The internal benching and layout of plant growth chambers are customizable to accommodate various plant sizes and research designs. Options range from fixed shelving to adjustable racks, allowing for the efficient organization of plants and optimal light distribution. This flexibility supports a wide range of research activities, from seed germination studies to full-cycle growth experiments.

Adaptable vs. Preconfigured Models

Choosing between adaptable and preconfigured models depends on specific research requirements. Adaptable models offer the flexibility to modify environmental conditions and chamber configurations, catering to specialized research needs.

Preconfigured models, while less flexible, provide a turnkey solution for standard and relatively fixed research applications, often resulting in quicker setup times and lower initial costs.

Irrigation Systems

The integration of irrigation systems within plant growth chambers facilitates precise water management and nutrient delivery, essential for studying plant water relations and optimizing growth conditions. Automated irrigation systems ensure consistent moisture levels, reducing the labor involved in manual watering and enhancing the reproducibility of stress experiments.

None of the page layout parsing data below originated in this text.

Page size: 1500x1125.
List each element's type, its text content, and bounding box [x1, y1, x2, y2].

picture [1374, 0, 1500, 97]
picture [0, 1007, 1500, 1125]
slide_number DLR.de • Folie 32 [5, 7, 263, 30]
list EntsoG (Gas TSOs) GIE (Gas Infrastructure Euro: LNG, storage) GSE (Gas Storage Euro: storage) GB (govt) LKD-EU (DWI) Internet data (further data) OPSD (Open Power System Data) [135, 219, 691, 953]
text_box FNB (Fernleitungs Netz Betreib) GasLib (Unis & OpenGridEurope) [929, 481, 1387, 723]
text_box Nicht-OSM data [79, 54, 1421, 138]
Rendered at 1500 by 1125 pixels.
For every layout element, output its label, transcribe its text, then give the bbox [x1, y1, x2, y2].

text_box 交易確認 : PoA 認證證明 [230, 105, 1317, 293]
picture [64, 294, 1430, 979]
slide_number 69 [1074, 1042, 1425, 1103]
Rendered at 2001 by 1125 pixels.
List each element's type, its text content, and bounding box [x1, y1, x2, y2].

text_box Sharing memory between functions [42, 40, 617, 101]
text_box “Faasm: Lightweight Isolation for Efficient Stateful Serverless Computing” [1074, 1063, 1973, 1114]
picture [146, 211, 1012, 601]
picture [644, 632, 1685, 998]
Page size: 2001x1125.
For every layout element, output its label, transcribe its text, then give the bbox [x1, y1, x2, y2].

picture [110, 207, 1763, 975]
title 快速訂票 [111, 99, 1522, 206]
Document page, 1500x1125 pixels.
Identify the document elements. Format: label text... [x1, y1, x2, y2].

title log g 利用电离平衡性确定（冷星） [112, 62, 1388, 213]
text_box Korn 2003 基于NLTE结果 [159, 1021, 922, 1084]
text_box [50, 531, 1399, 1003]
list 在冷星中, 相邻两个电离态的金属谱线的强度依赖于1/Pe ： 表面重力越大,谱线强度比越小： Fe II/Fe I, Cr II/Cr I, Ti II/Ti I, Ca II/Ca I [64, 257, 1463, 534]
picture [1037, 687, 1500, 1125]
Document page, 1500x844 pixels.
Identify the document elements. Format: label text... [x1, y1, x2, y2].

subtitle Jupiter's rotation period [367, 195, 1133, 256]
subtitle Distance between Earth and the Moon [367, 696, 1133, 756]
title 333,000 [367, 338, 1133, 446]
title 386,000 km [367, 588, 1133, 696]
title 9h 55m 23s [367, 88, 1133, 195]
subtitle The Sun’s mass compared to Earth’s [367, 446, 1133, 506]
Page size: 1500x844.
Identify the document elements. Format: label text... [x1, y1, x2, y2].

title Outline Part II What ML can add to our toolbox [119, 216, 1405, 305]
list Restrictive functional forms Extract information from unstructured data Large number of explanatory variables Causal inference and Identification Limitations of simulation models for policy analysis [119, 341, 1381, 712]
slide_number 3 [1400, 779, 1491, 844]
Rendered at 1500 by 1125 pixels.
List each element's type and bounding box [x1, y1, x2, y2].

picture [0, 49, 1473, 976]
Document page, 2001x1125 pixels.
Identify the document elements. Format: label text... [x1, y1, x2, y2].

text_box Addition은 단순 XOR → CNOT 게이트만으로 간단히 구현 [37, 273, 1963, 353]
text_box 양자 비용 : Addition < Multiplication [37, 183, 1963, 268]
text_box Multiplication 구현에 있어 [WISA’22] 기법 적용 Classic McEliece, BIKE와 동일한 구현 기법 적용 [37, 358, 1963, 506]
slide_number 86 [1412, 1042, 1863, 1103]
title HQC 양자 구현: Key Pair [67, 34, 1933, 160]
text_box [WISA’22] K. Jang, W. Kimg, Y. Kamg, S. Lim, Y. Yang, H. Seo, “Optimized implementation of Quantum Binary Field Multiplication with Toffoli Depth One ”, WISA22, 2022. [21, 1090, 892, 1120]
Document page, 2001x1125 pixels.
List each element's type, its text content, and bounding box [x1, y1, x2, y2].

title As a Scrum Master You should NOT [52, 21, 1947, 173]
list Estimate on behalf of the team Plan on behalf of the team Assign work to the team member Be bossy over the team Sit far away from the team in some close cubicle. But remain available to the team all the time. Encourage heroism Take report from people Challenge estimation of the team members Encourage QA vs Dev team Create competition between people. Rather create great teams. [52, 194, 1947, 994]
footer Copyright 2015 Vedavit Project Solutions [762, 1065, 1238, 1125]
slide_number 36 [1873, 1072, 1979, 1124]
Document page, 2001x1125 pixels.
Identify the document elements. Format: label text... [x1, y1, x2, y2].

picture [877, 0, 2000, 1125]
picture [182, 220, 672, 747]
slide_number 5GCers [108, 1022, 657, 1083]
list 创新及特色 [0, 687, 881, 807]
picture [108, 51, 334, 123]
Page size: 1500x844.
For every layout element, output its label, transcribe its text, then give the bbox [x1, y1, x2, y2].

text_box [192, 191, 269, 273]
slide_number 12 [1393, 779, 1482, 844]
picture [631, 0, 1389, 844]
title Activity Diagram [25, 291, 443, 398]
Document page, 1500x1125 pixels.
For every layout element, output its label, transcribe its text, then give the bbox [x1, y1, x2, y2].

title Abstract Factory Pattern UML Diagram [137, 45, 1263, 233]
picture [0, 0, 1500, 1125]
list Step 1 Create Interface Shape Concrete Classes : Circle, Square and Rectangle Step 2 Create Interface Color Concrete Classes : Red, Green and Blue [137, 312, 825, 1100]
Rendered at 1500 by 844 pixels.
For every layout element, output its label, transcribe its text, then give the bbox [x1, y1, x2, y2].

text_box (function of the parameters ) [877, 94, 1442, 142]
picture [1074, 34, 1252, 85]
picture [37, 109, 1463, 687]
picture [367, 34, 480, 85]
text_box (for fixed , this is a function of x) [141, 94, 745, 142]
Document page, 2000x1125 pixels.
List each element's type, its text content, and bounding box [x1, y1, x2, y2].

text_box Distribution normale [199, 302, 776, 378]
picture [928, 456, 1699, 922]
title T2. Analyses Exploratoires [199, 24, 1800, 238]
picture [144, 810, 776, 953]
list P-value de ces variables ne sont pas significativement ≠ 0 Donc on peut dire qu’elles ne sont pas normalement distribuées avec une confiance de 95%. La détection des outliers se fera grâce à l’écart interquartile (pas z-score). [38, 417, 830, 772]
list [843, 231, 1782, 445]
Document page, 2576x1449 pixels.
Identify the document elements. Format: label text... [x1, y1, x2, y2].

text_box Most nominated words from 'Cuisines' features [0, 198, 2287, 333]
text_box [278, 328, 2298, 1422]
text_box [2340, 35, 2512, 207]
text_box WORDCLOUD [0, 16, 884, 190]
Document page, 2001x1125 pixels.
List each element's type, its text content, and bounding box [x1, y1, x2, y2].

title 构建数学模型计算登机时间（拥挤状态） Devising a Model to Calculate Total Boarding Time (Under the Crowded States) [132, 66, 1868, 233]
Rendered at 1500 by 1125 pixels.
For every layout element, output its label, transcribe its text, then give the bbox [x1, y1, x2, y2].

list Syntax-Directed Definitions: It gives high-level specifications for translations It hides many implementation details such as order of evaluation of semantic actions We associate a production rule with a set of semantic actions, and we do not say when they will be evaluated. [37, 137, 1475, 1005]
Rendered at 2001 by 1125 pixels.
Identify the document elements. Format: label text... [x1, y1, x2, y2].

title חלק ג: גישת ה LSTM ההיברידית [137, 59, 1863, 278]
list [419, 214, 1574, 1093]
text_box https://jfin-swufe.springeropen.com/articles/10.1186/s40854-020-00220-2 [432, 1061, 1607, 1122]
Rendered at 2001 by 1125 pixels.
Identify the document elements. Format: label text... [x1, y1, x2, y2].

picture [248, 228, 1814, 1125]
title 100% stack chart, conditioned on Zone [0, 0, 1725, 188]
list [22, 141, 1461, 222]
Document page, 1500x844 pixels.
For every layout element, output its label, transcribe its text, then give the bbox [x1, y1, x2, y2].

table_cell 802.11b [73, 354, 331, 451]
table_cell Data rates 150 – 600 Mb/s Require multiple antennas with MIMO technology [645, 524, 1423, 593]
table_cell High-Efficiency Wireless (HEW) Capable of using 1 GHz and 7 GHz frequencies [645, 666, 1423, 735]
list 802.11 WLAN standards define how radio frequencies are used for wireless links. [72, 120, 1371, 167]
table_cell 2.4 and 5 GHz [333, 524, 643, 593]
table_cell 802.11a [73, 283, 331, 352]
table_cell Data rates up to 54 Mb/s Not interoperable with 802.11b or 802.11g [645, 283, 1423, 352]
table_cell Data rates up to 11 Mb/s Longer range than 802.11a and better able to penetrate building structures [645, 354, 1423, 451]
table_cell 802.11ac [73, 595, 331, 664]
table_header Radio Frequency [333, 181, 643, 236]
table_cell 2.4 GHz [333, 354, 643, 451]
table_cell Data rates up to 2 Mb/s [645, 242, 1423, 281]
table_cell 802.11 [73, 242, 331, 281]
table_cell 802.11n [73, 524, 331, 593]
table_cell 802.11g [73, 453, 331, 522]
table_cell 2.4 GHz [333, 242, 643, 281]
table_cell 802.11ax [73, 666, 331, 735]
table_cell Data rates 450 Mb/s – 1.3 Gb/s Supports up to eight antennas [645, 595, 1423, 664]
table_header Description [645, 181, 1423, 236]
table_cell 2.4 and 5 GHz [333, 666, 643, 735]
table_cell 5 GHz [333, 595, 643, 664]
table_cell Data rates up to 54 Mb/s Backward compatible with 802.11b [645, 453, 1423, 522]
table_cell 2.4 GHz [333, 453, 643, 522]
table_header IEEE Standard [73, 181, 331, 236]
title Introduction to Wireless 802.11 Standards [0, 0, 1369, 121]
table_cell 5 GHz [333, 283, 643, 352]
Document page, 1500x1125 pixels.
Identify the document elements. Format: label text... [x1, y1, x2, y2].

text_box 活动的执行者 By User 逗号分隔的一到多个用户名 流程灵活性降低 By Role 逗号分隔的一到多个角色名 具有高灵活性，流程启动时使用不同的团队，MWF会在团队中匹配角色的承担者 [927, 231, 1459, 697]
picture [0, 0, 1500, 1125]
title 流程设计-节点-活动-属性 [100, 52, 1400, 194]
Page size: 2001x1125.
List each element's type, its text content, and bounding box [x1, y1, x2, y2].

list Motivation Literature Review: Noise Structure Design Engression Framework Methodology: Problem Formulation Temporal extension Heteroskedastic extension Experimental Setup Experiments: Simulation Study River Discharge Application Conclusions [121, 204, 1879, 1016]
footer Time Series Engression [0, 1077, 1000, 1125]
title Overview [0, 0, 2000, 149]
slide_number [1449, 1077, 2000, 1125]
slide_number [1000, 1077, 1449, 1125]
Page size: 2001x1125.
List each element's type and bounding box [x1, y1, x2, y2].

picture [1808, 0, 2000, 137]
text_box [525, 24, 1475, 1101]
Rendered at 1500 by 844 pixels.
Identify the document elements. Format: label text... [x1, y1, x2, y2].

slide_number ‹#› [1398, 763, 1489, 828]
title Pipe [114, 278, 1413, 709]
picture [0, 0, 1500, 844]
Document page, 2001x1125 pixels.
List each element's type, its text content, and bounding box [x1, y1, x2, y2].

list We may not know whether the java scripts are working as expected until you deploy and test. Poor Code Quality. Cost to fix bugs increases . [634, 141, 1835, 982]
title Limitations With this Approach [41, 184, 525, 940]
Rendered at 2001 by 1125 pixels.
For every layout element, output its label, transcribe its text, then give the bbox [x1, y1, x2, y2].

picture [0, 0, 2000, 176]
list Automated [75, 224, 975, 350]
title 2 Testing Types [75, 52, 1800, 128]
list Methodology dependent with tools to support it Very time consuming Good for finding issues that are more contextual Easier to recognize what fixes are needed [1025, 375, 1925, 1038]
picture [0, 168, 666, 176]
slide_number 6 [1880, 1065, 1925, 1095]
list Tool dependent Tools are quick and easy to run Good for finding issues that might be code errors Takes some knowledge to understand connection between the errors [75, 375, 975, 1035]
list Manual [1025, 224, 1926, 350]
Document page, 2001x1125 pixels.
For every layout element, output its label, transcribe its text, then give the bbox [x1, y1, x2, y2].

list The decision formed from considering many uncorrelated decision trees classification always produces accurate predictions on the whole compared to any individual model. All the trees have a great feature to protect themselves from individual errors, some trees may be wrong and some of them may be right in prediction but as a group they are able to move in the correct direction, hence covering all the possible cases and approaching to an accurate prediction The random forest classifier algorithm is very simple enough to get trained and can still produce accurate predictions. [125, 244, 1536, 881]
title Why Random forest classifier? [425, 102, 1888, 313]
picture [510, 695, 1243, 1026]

Streamlining the Management of Plant Growth Chamber Functions

The process of managing the functions of plant growth chambers has been significantly streamlined through the advent of sophisticated software solutions. These systems enhance functionality and ease of use of growth chambers by enabling capabilities such as remote monitoring, automated alerts, and access to data analytics dashboards.

Remote monitoring capabilities allow plant researchers to oversee chamber conditions from any location, ensuring environmental parameters remain within desired ranges without the need for being physically present at the chamber. For example: A scientist can be alerted via their control dashboard when a chamber moves out of the setpoint target for a particular parameter, such as temperature.

As a result, the user can quickly remediate the problem to maintain the integrity of the experiment. Most alert systems offer advanced optimization options, such as choosing a specific time period after which a user must be notified. This feature is particularly beneficial for long-term experiments where constant supervision is impractical.

Data analytics dashboards offer a comprehensive overview of environmental conditions over time, providing valuable insights into the effects of specific parameters on plant growth and development. By analyzing trends and patterns, researchers can optimize chamber settings for future experiments, contributing to more efficient and effective research processes.

Together, these software features represent a significant advancement in the management of plant growth chamber functions, offering researchers the tools needed to conduct sophisticated plant science research, seed, and other product development with greater ease and accuracy, and on a greater scale.

In Conclusion

Plant growth chambers are indispensable for plant science. They offer unparalleled precision in environmental control for scholarly as well as for commercial applications. By simulating a wide range of climatic conditions, these chambers facilitate groundbreaking insights into such fields as climate change and adaptation to a wide range of biotic and abiotic stress. Sometimes with profound yield and nutrition implications.

The many functions of a plant growth chamber discussed in this article, from precise temperature regulation to sophisticated software for chamber management, underscore the chambers' critical role in advancing the discovery process.

As we face global challenges like food scarcity and the need for more sustainable agriculture practices, the insights gained from research conducted within these controlled environments are more valuable than ever. Plant growth chambers, therefore, not only represent a cornerstone of plant science research but also hold the key to unlocking solutions for some of the most pressing issues of our time.